§ Task objective: In the records, take the stretch from the line containing "genus: Sedum" through the line containing "common name: Rock whitlowgrass" and switch every "scientific name" to "binomial name". Write out those lines again with nothing else changed.

[START OF Records to use]

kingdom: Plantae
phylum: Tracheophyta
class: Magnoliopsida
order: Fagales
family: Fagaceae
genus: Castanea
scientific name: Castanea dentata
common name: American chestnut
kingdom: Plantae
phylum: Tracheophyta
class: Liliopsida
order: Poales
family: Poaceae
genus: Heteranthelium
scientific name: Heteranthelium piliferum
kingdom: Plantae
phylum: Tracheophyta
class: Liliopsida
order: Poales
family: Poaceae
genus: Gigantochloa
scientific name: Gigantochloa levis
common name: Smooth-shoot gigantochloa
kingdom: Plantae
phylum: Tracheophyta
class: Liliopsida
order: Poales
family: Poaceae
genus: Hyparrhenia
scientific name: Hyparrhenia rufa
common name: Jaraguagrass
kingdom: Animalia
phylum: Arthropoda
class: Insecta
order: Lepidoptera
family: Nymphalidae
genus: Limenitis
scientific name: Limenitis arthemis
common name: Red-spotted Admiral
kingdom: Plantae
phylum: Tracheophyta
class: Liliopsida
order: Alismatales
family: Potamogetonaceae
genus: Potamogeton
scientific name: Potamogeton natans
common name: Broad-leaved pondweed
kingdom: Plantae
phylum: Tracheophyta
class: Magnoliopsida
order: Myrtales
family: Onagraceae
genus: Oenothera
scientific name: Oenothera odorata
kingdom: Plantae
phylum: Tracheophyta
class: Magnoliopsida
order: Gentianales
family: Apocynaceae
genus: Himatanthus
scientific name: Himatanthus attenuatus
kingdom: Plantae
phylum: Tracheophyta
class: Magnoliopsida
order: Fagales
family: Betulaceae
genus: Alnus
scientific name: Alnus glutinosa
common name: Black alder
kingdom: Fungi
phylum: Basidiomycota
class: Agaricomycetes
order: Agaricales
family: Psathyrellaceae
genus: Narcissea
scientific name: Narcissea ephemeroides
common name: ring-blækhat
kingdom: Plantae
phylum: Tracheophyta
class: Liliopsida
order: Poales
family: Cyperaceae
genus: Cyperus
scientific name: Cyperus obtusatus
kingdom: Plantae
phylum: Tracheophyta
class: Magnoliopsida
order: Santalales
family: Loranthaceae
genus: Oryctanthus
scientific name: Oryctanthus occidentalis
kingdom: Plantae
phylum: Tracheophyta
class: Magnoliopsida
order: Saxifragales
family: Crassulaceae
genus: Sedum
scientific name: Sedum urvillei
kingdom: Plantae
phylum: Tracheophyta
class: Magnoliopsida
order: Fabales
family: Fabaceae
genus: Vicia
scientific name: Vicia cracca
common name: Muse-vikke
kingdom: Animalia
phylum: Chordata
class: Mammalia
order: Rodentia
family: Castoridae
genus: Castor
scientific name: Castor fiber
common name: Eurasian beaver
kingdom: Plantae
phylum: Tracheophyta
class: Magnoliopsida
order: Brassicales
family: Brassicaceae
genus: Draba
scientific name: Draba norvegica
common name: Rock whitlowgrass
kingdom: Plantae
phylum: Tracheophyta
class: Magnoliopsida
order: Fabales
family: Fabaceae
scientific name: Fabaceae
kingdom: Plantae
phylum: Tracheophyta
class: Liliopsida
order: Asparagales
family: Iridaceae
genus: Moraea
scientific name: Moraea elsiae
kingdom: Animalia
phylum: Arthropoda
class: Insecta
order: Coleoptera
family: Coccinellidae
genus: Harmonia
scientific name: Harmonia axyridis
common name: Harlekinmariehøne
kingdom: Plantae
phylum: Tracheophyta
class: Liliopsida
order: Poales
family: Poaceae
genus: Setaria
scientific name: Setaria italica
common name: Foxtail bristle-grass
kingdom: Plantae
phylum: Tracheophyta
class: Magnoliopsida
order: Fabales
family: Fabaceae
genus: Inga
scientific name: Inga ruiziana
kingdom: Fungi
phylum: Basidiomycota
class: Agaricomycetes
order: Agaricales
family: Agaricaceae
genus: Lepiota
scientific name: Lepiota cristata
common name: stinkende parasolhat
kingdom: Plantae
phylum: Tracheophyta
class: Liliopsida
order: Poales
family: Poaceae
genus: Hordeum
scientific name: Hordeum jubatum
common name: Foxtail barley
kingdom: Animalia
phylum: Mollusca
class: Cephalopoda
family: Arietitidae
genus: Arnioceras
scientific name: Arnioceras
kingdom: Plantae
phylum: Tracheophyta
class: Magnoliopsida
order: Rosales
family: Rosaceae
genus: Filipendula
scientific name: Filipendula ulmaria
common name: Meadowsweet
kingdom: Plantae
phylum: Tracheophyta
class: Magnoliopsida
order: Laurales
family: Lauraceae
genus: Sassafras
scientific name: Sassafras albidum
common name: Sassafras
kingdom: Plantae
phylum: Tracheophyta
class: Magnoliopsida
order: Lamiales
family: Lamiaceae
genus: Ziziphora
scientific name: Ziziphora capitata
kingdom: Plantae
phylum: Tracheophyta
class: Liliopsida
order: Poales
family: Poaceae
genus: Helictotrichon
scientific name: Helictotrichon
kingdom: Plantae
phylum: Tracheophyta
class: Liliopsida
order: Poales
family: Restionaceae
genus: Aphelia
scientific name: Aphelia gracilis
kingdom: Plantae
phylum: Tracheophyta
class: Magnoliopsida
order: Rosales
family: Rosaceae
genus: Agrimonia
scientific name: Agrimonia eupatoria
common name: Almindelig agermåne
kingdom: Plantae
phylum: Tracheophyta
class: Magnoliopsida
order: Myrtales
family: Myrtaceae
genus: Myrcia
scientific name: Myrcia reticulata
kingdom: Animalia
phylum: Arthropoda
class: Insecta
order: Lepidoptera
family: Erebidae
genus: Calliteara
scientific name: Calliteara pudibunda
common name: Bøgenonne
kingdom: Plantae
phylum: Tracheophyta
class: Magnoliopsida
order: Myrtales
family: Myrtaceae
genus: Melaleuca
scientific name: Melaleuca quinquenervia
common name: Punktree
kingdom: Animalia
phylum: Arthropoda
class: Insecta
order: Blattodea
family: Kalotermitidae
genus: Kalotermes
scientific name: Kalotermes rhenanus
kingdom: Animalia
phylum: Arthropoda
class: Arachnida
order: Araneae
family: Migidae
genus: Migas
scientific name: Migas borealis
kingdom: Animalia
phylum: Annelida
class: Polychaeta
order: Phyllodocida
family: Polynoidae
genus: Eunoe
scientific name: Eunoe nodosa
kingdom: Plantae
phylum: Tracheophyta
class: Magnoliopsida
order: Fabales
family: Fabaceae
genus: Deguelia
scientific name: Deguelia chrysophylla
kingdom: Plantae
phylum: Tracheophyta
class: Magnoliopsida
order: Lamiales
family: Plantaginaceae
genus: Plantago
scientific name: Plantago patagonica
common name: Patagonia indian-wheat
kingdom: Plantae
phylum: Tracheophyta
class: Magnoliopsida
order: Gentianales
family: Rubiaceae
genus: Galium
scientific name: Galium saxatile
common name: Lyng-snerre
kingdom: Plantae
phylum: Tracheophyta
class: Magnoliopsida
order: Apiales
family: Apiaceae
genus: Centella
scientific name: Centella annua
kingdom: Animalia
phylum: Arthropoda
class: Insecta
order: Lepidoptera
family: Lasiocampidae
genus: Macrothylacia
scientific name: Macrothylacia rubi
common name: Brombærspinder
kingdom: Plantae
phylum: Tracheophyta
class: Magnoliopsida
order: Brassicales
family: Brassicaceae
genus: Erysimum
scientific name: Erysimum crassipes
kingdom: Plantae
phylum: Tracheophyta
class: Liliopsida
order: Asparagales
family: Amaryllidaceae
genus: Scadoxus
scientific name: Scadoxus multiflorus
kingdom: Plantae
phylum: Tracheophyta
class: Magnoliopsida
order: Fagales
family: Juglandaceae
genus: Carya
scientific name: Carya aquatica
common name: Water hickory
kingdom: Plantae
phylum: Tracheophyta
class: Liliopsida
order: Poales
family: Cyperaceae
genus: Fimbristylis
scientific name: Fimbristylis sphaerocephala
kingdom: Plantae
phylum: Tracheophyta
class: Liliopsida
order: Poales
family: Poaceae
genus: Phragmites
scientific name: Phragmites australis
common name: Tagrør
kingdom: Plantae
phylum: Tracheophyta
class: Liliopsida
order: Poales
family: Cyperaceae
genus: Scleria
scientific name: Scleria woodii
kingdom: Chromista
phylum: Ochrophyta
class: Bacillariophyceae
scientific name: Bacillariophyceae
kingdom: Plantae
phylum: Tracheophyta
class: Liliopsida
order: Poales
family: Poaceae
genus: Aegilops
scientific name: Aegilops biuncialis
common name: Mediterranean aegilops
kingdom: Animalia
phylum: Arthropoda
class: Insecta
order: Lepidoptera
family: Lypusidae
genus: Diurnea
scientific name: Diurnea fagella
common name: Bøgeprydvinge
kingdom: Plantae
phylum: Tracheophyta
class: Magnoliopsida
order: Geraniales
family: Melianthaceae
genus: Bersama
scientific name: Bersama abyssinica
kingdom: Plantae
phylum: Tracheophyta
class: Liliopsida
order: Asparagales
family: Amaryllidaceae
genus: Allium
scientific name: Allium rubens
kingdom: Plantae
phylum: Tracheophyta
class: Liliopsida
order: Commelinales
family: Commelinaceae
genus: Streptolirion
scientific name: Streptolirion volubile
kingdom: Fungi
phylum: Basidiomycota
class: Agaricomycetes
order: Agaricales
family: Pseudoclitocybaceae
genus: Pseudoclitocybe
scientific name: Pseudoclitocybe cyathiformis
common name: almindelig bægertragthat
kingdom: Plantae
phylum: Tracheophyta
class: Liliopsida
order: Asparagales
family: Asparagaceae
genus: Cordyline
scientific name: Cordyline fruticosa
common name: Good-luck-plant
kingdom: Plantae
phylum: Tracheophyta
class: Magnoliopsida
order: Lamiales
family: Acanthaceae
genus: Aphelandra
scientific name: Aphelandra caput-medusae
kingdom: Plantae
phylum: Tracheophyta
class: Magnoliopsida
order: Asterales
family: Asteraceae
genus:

[END OF Records to use]

§ Exercise response:
genus: Sedum
binomial name: Sedum urvillei
kingdom: Plantae
phylum: Tracheophyta
class: Magnoliopsida
order: Fabales
family: Fabaceae
genus: Vicia
binomial name: Vicia cracca
common name: Muse-vikke
kingdom: Animalia
phylum: Chordata
class: Mammalia
order: Rodentia
family: Castoridae
genus: Castor
binomial name: Castor fiber
common name: Eurasian beaver
kingdom: Plantae
phylum: Tracheophyta
class: Magnoliopsida
order: Brassicales
family: Brassicaceae
genus: Draba
binomial name: Draba norvegica
common name: Rock whitlowgrass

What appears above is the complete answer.